* ABOUT THIS EXERCISE
Give the number of lines in the material below where the word "alone" shows up, without anything else.
───── AVAILABLE DATA ─────
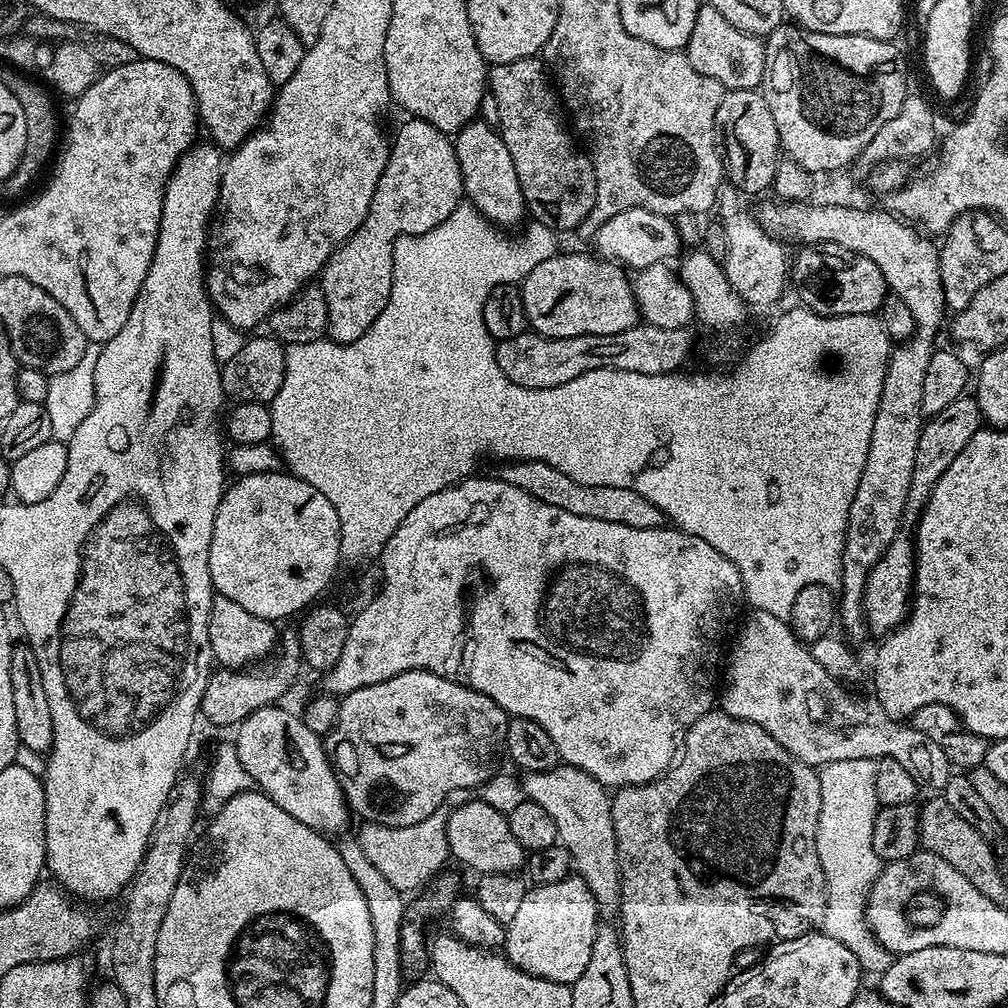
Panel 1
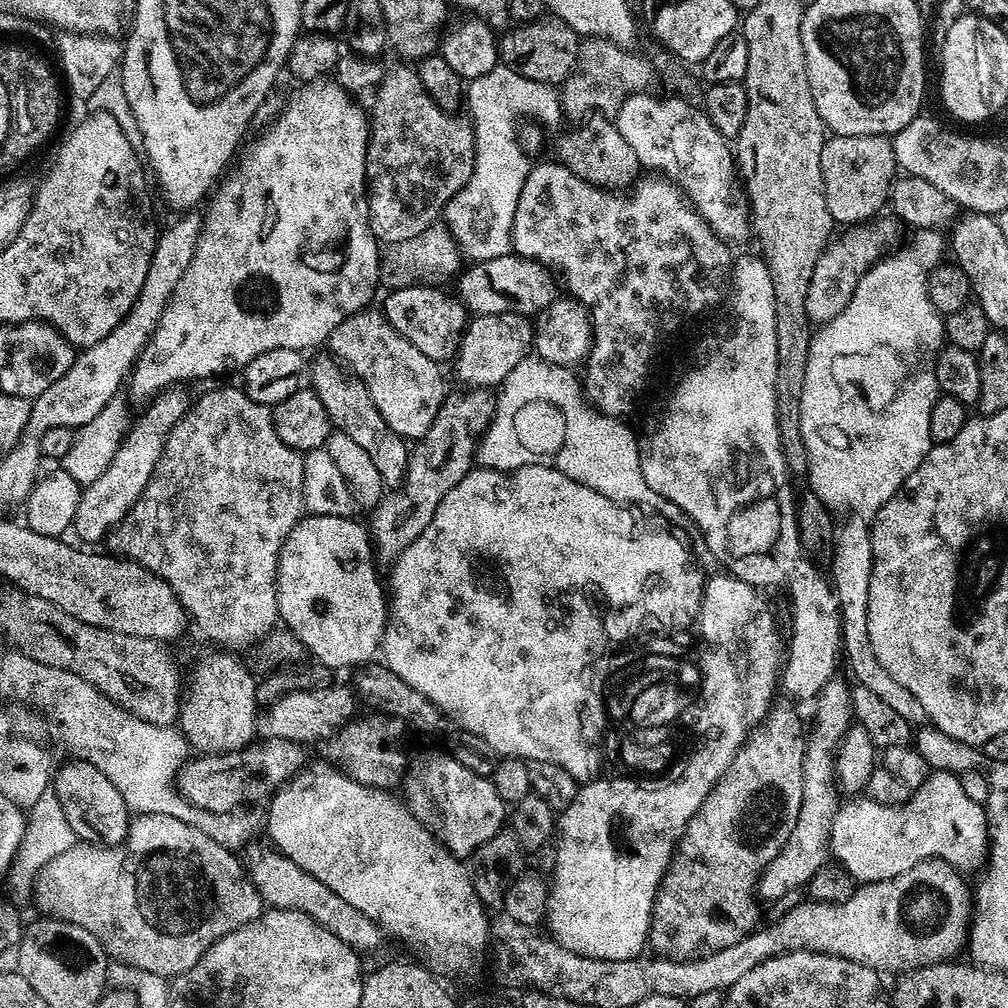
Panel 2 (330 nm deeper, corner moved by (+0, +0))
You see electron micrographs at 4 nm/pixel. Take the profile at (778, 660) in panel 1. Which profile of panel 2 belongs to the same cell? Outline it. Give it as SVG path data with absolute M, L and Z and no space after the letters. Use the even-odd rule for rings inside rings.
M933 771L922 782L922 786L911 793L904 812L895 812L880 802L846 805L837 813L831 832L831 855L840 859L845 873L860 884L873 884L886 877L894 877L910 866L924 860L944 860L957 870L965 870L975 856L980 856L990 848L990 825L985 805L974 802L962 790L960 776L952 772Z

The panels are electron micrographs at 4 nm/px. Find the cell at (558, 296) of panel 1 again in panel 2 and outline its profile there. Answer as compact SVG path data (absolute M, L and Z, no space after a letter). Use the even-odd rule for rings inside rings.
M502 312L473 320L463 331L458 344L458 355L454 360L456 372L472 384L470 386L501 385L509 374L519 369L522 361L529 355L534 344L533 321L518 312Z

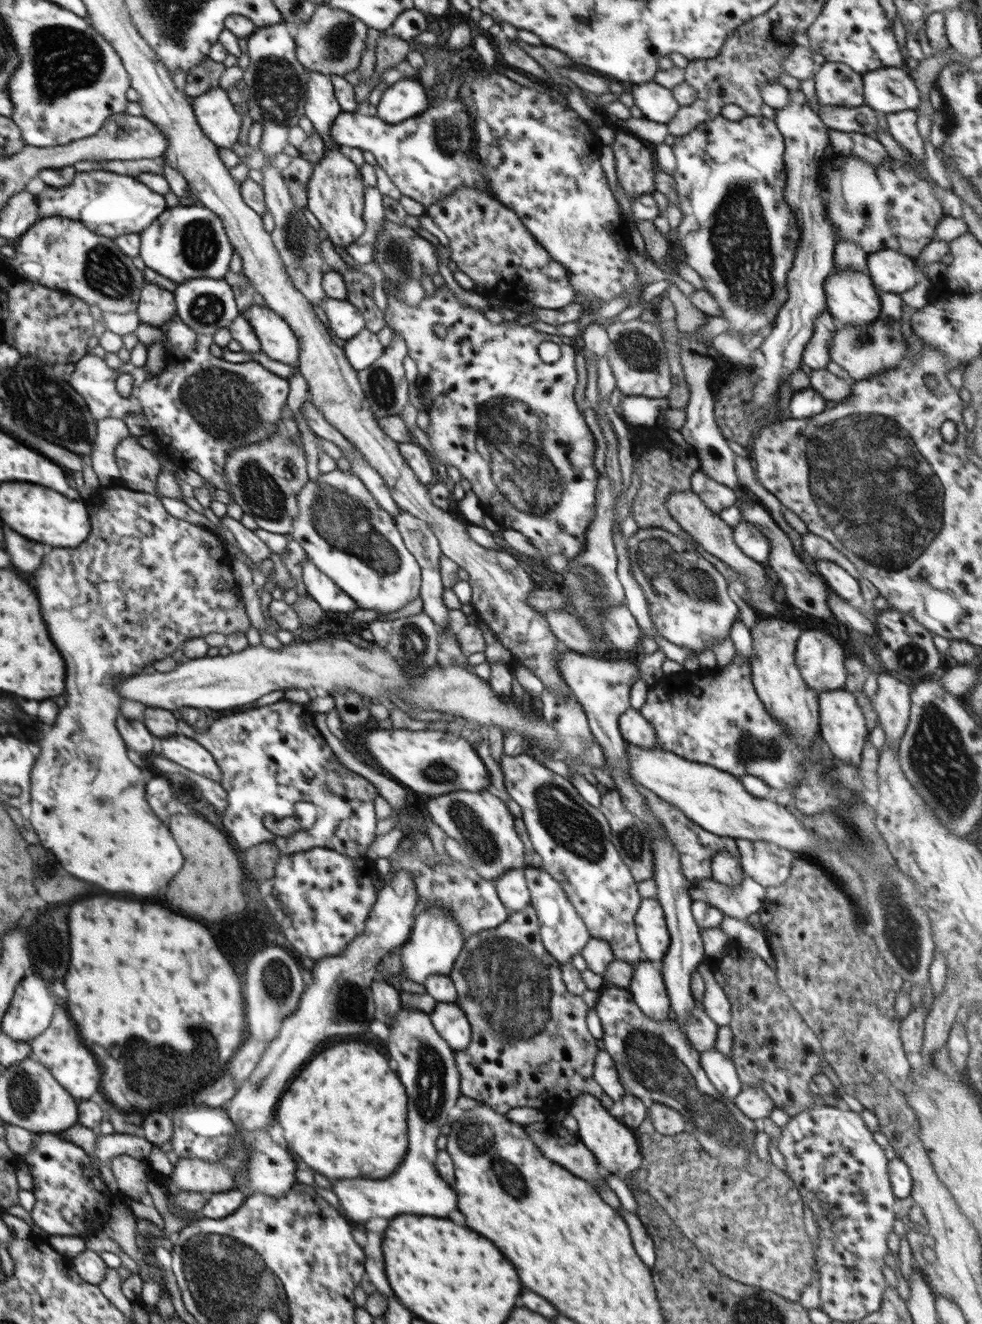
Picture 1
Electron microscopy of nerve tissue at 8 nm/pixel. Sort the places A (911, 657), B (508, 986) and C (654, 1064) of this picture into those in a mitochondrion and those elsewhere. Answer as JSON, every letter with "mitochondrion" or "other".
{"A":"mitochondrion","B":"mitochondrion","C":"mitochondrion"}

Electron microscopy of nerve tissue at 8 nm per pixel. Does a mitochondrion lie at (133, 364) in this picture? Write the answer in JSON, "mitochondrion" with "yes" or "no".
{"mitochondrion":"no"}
─────
───── AVAILABLE DATA ─────
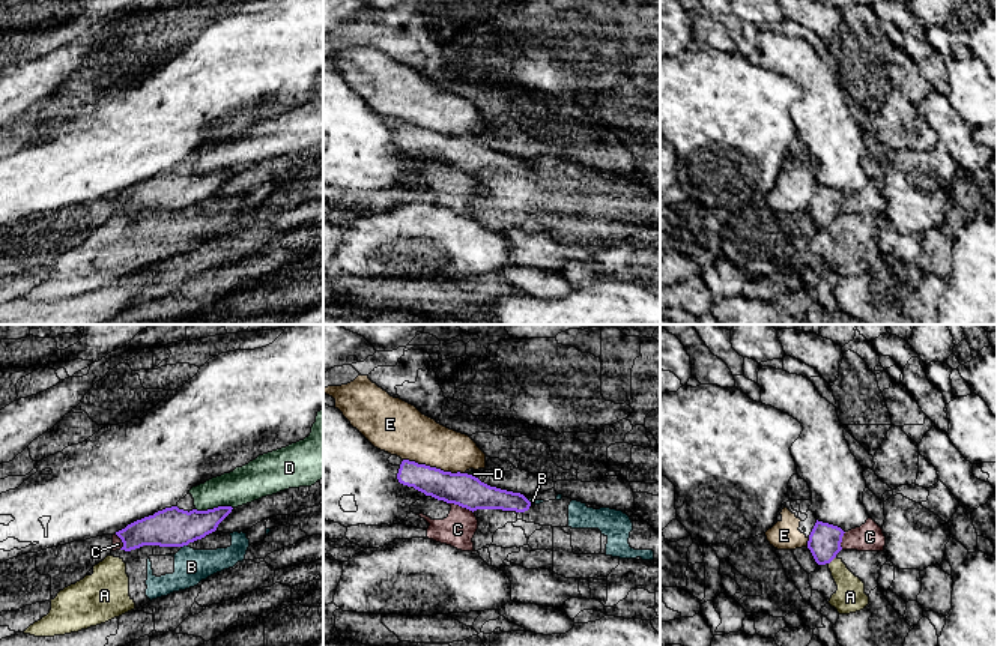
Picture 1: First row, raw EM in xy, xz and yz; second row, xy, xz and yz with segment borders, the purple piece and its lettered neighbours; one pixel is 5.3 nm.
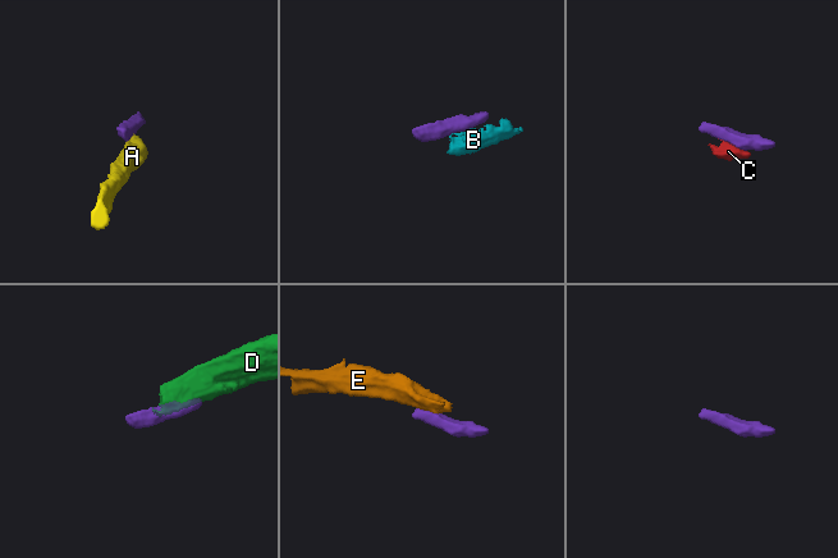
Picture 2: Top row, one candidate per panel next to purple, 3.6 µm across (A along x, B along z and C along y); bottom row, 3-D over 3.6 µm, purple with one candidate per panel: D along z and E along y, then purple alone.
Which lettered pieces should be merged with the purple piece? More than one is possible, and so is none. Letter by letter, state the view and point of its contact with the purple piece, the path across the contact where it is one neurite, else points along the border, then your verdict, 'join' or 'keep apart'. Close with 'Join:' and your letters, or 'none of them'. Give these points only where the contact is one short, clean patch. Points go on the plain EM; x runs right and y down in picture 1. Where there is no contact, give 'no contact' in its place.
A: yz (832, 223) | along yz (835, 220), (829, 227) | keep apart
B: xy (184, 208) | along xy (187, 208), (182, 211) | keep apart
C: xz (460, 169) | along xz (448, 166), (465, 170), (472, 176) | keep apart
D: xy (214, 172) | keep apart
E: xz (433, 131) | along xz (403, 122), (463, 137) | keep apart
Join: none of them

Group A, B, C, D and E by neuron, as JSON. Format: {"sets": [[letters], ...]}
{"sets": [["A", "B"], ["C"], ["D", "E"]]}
─────
───── AVAILABLE DATA ─────
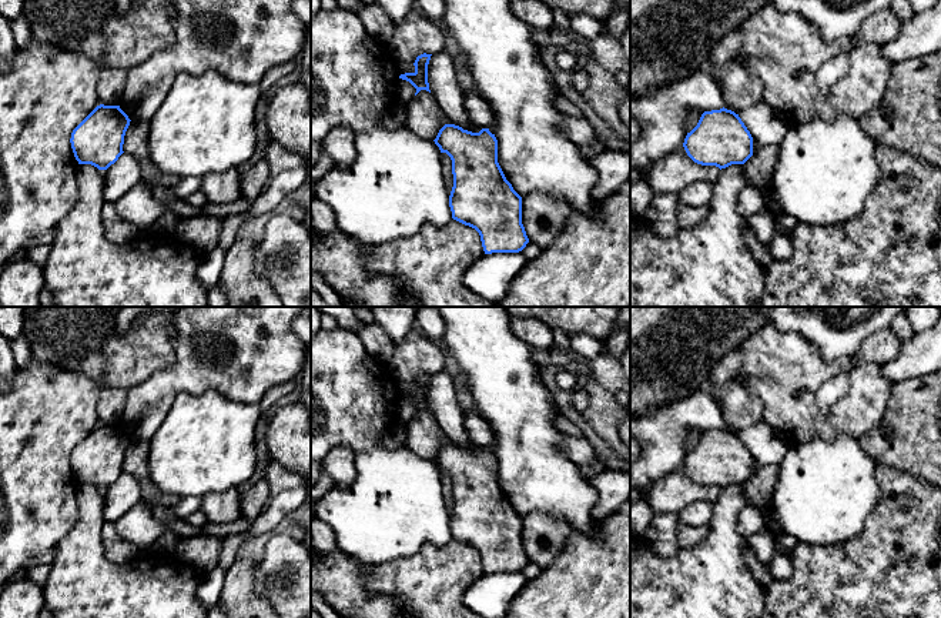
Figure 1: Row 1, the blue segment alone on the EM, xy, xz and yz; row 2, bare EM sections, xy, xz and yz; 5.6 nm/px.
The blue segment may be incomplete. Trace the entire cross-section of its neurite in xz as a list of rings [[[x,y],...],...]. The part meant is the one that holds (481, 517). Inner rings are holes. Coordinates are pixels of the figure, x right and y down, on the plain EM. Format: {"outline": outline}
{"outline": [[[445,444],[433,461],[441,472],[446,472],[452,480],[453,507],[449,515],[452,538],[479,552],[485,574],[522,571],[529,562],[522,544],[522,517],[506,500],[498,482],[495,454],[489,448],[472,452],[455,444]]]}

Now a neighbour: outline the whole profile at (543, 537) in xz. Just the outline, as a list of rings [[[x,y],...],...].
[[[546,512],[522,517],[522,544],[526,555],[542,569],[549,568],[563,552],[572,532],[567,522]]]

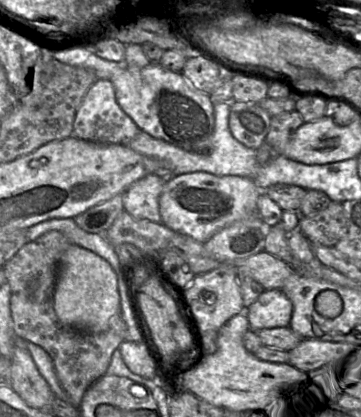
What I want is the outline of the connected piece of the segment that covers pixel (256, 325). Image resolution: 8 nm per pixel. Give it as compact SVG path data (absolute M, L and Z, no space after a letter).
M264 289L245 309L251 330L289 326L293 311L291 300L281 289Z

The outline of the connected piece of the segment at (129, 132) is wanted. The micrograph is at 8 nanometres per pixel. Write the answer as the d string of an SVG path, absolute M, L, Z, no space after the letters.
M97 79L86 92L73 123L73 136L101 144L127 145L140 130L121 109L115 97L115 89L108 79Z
─────
* EXERCISE ANSWER
2